**ASSIGNED TASK**
Each line below that contains the word "true" is to be counted; give only the final number.

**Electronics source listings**
*** Begin section ***

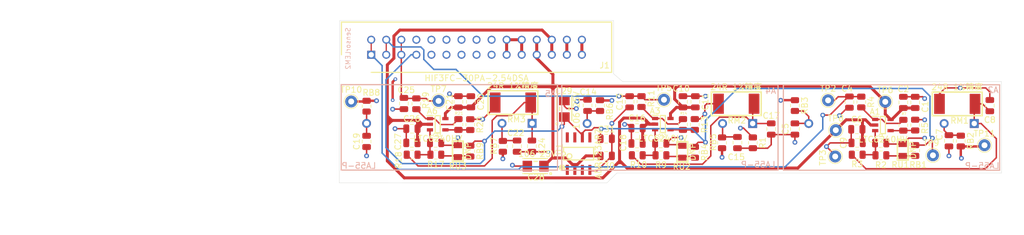
<source format=kicad_pcb>
(kicad_pcb (version 20221018) (generator pcbnew)

  (general
    (thickness 1.6)
  )

  (paper "A4")
  (layers
    (0 "F.Cu" signal)
    (1 "In1.Cu" signal)
    (2 "In2.Cu" signal)
    (31 "B.Cu" signal)
    (32 "B.Adhes" user "B.Adhesive")
    (33 "F.Adhes" user "F.Adhesive")
    (34 "B.Paste" user)
    (35 "F.Paste" user)
    (36 "B.SilkS" user "B.Silkscreen")
    (37 "F.SilkS" user "F.Silkscreen")
    (38 "B.Mask" user)
    (39 "F.Mask" user)
    (40 "Dwgs.User" user "User.Drawings")
    (41 "Cmts.User" user "User.Comments")
    (42 "Eco1.User" user "User.Eco1")
    (43 "Eco2.User" user "User.Eco2")
    (44 "Edge.Cuts" user)
    (45 "Margin" user)
    (46 "B.CrtYd" user "B.Courtyard")
    (47 "F.CrtYd" user "F.Courtyard")
    (48 "B.Fab" user)
    (49 "F.Fab" user)
    (50 "User.1" user)
    (51 "User.2" user)
    (52 "User.3" user)
    (53 "User.4" user)
    (54 "User.5" user)
    (55 "User.6" user)
    (56 "User.7" user)
    (57 "User.8" user)
    (58 "User.9" user)
  )

  (setup
    (stackup
      (layer "F.SilkS" (type "Top Silk Screen"))
      (layer "F.Paste" (type "Top Solder Paste"))
      (layer "F.Mask" (type "Top Solder Mask") (thickness 0.01))
      (layer "F.Cu" (type "copper") (thickness 0.035))
      (layer "dielectric 1" (type "prepreg") (thickness 0.1) (material "FR4") (epsilon_r 4.5) (loss_tangent 0.02))
      (layer "In1.Cu" (type "copper") (thickness 0.035))
      (layer "dielectric 2" (type "core") (thickness 1.24) (material "FR4") (epsilon_r 4.5) (loss_tangent 0.02))
      (layer "In2.Cu" (type "copper") (thickness 0.035))
      (layer "dielectric 3" (type "prepreg") (thickness 0.1) (material "FR4") (epsilon_r 4.5) (loss_tangent 0.02))
      (layer "B.Cu" (type "copper") (thickness 0.035))
      (layer "B.Mask" (type "Bottom Solder Mask") (thickness 0.01))
      (layer "B.Paste" (type "Bottom Solder Paste"))
      (layer "B.SilkS" (type "Bottom Silk Screen"))
      (copper_finish "None")
      (dielectric_constraints no)
    )
    (pad_to_mask_clearance 0)
    (pcbplotparams
      (layerselection 0x00010fc_ffffffff)
      (plot_on_all_layers_selection 0x0000000_00000000)
      (disableapertmacros false)
      (usegerberextensions false)
      (usegerberattributes true)
      (usegerberadvancedattributes true)
      (creategerberjobfile true)
      (dashed_line_dash_ratio 12.000000)
      (dashed_line_gap_ratio 3.000000)
      (svgprecision 4)
      (plotframeref false)
      (viasonmask false)
      (mode 1)
      (useauxorigin false)
      (hpglpennumber 1)
      (hpglpenspeed 20)
      (hpglpendiameter 15.000000)
      (dxfpolygonmode true)
      (dxfimperialunits true)
      (dxfusepcbnewfont true)
      (psnegative false)
      (psa4output false)
      (plotreference true)
      (plotvalue true)
      (plotinvisibletext false)
      (sketchpadsonfab false)
      (subtractmaskfromsilk false)
      (outputformat 1)
      (mirror false)
      (drillshape 1)
      (scaleselection 1)
      (outputdirectory "")
    )
  )

  (net 0 "")
  (net 1 "AGND")
  (net 2 "A+5V")
  (net 3 "Net-(A1-+IN)")
  (net 4 "/VSO1")
  (net 5 "12VGND")
  (net 6 "Net-(A2-POS)")
  (net 7 "A-5V")
  (net 8 "Net-(A2-NEG)")
  (net 9 "/CSO1")
  (net 10 "Net-(A3-+IN)")
  (net 11 "/VSO2")
  (net 12 "Net-(A4-POS)")
  (net 13 "Net-(A4-NEG)")
  (net 14 "/CSO2")
  (net 15 "Net-(A5-POS)")
  (net 16 "Net-(A5-NEG)")
  (net 17 "Net-(A6-+IN)")
  (net 18 "/CSO3")
  (net 19 "/VSO3")
  (net 20 "REF_3V")
  (net 21 "Net-(R2-Pad1)")
  (net 22 "Net-(A1-out)")
  (net 23 "Net-(A1--IN)")
  (net 24 "Net-(R9-Pad1)")
  (net 25 "Net-(A3-out)")
  (net 26 "Net-(A3--IN)")
  (net 27 "Net-(R17-Pad1)")
  (net 28 "Net-(A6-out)")
  (net 29 "Net-(A6--IN)")
  (net 30 "-12")
  (net 31 "+12")
  (net 32 "unconnected-(U1-TP-Pad1)")
  (net 33 "unconnected-(U1-NIC-Pad3)")
  (net 34 "unconnected-(U1-TP-Pad8)")
  (net 35 "unconnected-(U1-NIC-Pad7)")
  (net 36 "unconnected-(U1-TRIM-Pad5)")

  (footprint "Oshinoko:2512" (layer "F.Cu") (at 177.1166 65.1236 180))

  (footprint "Resistor_SMD:R_0805_2012Metric" (layer "F.Cu") (at 160.82 64.4875 -90))

  (footprint "Capacitor_SMD:C_0805_2012Metric" (layer "F.Cu") (at 122.97 71.5))

  (footprint "Resistor_SMD:R_0805_2012Metric" (layer "F.Cu") (at 85.0075 73.4))

  (footprint "Resistor_SMD:R_0805_2012Metric" (layer "F.Cu") (at 177.62 71.0875 -90))

  (footprint "Oshinoko:SOT95P280X100-5N" (layer "F.Cu") (at 164.47 68.38))

  (footprint "Capacitor_SMD:C_0805_2012Metric" (layer "F.Cu") (at 117.77 73.6 180))

  (footprint "TestPoint:TestPoint_THTPad_D2.0mm_Drill1.0mm" (layer "F.Cu") (at 181.62 71.8))

  (footprint "Oshinoko:SHDR30W50P254_2X15_4560X850X1200P" (layer "F.Cu") (at 78.1 56.49))

  (footprint "Capacitor_SMD:C_0805_2012Metric" (layer "F.Cu") (at 169.92 64.55 -90))

  (footprint "Capacitor_SMD:C_0805_2012Metric" (layer "F.Cu") (at 132.81 64.45 -90))

  (footprint "Capacitor_SMD:C_0805_2012Metric" (layer "F.Cu") (at 105.22 71.95 -90))

  (footprint "Resistor_SMD:R_0805_2012Metric" (layer "F.Cu") (at 137.32 71.3875 -90))

  (footprint "Resistor_SMD:R_0805_2012Metric" (layer "F.Cu") (at 130.72 68.2875 -90))

  (footprint "TestPoint:TestPoint_THTPad_D2.0mm_Drill1.0mm" (layer "F.Cu") (at 164.87 64.45))

  (footprint "TestPoint:TestPoint_THTPad_D2.0mm_Drill1.0mm" (layer "F.Cu") (at 156.42 73.7))

  (footprint "TestPoint:TestPoint_THTPad_D2.0mm_Drill1.0mm" (layer "F.Cu") (at 155.22 64.2))

  (footprint "Resistor_SMD:R_0805_2012Metric" (layer "F.Cu") (at 77.32 65.1875 -90))

  (footprint "Capacitor_SMD:C_0805_2012Metric" (layer "F.Cu") (at 92.82 64.45 -90))

  (footprint "TestPoint:TestPoint_THTPad_D2.0mm_Drill1.0mm" (layer "F.Cu") (at 156.52 69.25))

  (footprint "Oshinoko:2512" (layer "F.Cu") (at 102.12 64.9 180))

  (footprint "Oshinoko:0805" (layer "F.Cu") (at 130.62 72.9 90))

  (footprint "Capacitor_SMD:C_0805_2012Metric" (layer "F.Cu") (at 158.82 64.5 90))

  (footprint "Capacitor_SMD:C_0805_2012Metric" (layer "F.Cu") (at 130.72 64.45 -90))

  (footprint "Capacitor_SMD:C_0805_2012Metric" (layer "F.Cu") (at 83.62 64.7375 90))

  (footprint "Capacitor_SMD:C_0805_2012Metric" (layer "F.Cu") (at 117.77 70.7 180))

  (footprint "Capacitor_SMD:C_0805_2012Metric" (layer "F.Cu") (at 84.97 71.4))

  (footprint "Capacitor_SMD:C_0805_2012Metric" (layer "F.Cu") (at 164.0935 71.435))

  (footprint "Resistor_SMD:R_0805_2012Metric" (layer "F.Cu") (at 142.52 71.3875 -90))

  (footprint "Capacitor_SMD:C_0805_2012Metric" (layer "F.Cu") (at 114.62 65.05 -90))

  (footprint "Capacitor_SMD:C_0805_2012Metric" (layer "F.Cu") (at 139.92 71.35 -90))

  (footprint "Resistor_SMD:R_0805_2012Metric" (layer "F.Cu") (at 89.0075 73.4 180))

  (footprint "Capacitor_SMD:C_0805_2012Metric" (layer "F.Cu") (at 126.97 71.475))

  (footprint "Capacitor_SMD:C_0805_2012Metric" (layer "F.Cu") (at 145.62 69.05 -90))

  (footprint "Resistor_SMD:R_0805_2012Metric" (layer "F.Cu") (at 94.82 68.3125 -90))

  (footprint "Capacitor_SMD:C_0805_2012Metric" (layer "F.Cu") (at 84.97 69))

  (footprint "Oshinoko:SOT95P280X100-5N" (layer "F.Cu") (at 89.32 68.25))

  (footprint "Resistor_SMD:R_0805_2012Metric" (layer "F.Cu") (at 123.0075 73.5))

  (footprint "Oshinoko:1206 (钽电容)" (layer "F.Cu") (at 107.2525 75.325 180))

  (footprint "TestPoint:TestPoint_THTPad_D2.0mm_Drill1.0mm" (layer "F.Cu") (at 172.92 73.5))

  (footprint "Resistor_SMD:R_0805_2012Metric" (layer "F.Cu") (at 164.1325 73.5 180))

  (footprint "Capacitor_SMD:C_0805_2012Metric" (layer "F.Cu") (at 160.12 71.4))

  (footprint "Oshinoko:SOIC-8" (layer "F.Cu") (at 111.2 75.97 90))

  (footprint "Capacitor_SMD:C_0805_2012Metric" (layer "F.Cu") (at 149.62 69.05 90))

  (footprint "Capacitor_SMD:C_0805_2012Metric" (layer "F.Cu") (at 182.52 65.1 90))

  (footprint "Resistor_SMD:R_0805_2012Metric" (layer "F.Cu") (at 160.1325 73.4))

  (footprint "Capacitor_SMD:C_0805_2012Metric" (layer "F.Cu") (at 94.92 64.45 -90))

  (footprint "Capacitor_SMD:C_0805_2012Metric" (layer "F.Cu") (at 167.92 64.55 -90))

  (footprint "Oshinoko:0805" (layer "F.Cu") (at 167.82 72.6 90))

  (footprint "Resistor_SMD:R_0805_2012Metric" (layer "F.Cu") (at 167.92 68.4125 -90))

  (footprint "Capacitor_SMD:C_0805_2012Metric" (layer "F.Cu") (at 175.62 71.05 -90))

  (footprint "Oshinoko:SOT95P280X100-5N" (layer "F.Cu") (at 127.32 68.225))

  (footprint "TestPoint:TestPoint_THTPad_D2.0mm_Drill1.0mm" (layer "F.Cu") (at 74.72 64.4))

  (footprint "Capacitor_SMD:C_0805_2012Metric" (layer "F.Cu") (at 88.97 71.4))

  (footprint "Capacitor_SMD:C_0805_2012Metric" (layer "F.Cu") (at 102.72 71.95 -90))

  (footprint "Resistor_SMD:R_0805_2012Metric" (layer "F.Cu") (at 116.72 65.0875 -90))

  (footprint "Oshinoko:2512" (layer "F.Cu") (at 139.8166 65.1 180))

  (footprint "Resistor_SMD:R_0805_2012Metric" (layer "F.Cu")
    (tstamp cfd19505-6241-4672-a3f7-92623757accf)
    (at 132.729 72.9875 -90)
    (descr "Resistor SMD 0805 (2012 Metric), square (rectangular) end terminal, IPC_7351 nominal, (Body size source: IPC-SM-782 page 72, https://www.pcb-3d.com/wordpress/wp-content/uploads/ipc-sm-782a_amendment_1_and_2.pdf), generated with kicad-footprint-generator")
    (tags "resistor")
    (property "ALTIUM_VALUE" "10K")
    (property "LATESTREVISIONDATE" "17-Jul-2002")
    (property "LATESTREVISIONNOTE" "Re-released for DXP Platform.")
    (property "PACKAGEREFERENCE" "AXIAL-0.4")
    (property "PUBLISHED" "8-Jun-2000")
    (property "PUBLISHER" "Altium Limited")
    (property "Sheetfile" "SensorLEM.kicad_sch")
    (property "Sheetname" "")
    (property "ki_description" "Resistor")
    (attr smd)
    (fp_text reference "RB4" (at 0 -1.65 90) (layer "F.SilkS")
        (effects (font (size 1 1) (thickness 0.15)))
      (tstamp 91016d77-c568-429a-8a87-1bfb3e6e28f8)
    )
    (fp_text value "0R" (at 0 1.65 90) (layer "F.Fab")
        (effects (font (size 1 1) (thickness 0.15)))
      (tstamp bfb1bdf1-6d1b-4bc3-973a-67ebc345673a)
    )
    (fp_text user "${REFERENCE}" (at 0 0 90) (layer "F.Fab")
        (effects (font (size 0.5 0.5) (thickness 0.08)))
      (tstamp 0c2980f0-7f0c-48ed-a6d6-e9424fa441bd)
    )
    (fp_line (start -0.227064 -0.735) (end 0.227064 -0.735)
      (stroke (width 0.12) (type solid)) (layer "F.SilkS") (tstamp 5003c2c8-9c6d-4bd2-9c49-109dfd9d40e1))
    (fp_line (start -0.227064 0.735) (end 0.227064 0.735)
      (stroke (width 0.12) (type solid)) (layer "F.SilkS") (tstamp d962bf82-129f-4632-89d3-11f46975af37))
    (fp_line (start -1.68 -0.95) (end 1.68 -0.95)
      (stroke (width 0.05) (type solid)) (layer "F.CrtYd") (tstamp 82321796-bc4a-4dbc-91c5-120ffd43fc17))
    (fp_line (start -1.68 0.95) (end -1.68 -0.95)
      (stroke (width 0.05) (type solid)) (layer "F.CrtYd") (tstamp 30db5594-984f-4c74-b5d3-ce3d9c9846dc))
    (fp_line (start 1.68 -0.95) (end 1.68 0.95)
      (stroke (width 0.05) (type solid)) (layer "F.CrtYd") (tstamp 55b56283-5ae1-486a-aac1-7614a5f46dcd))
    (fp_line (start 1.68 0.95) (end -1.68 0.95)
      (stroke (width 0.05) (type solid)) (layer "F.CrtYd") (tstamp 2b7addb6-a6fb-4ac0-bc2b-e09ddef7142f))
    
... [404438 chars truncated]
</source>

*** End section ***

**TASK RESPONSE**
8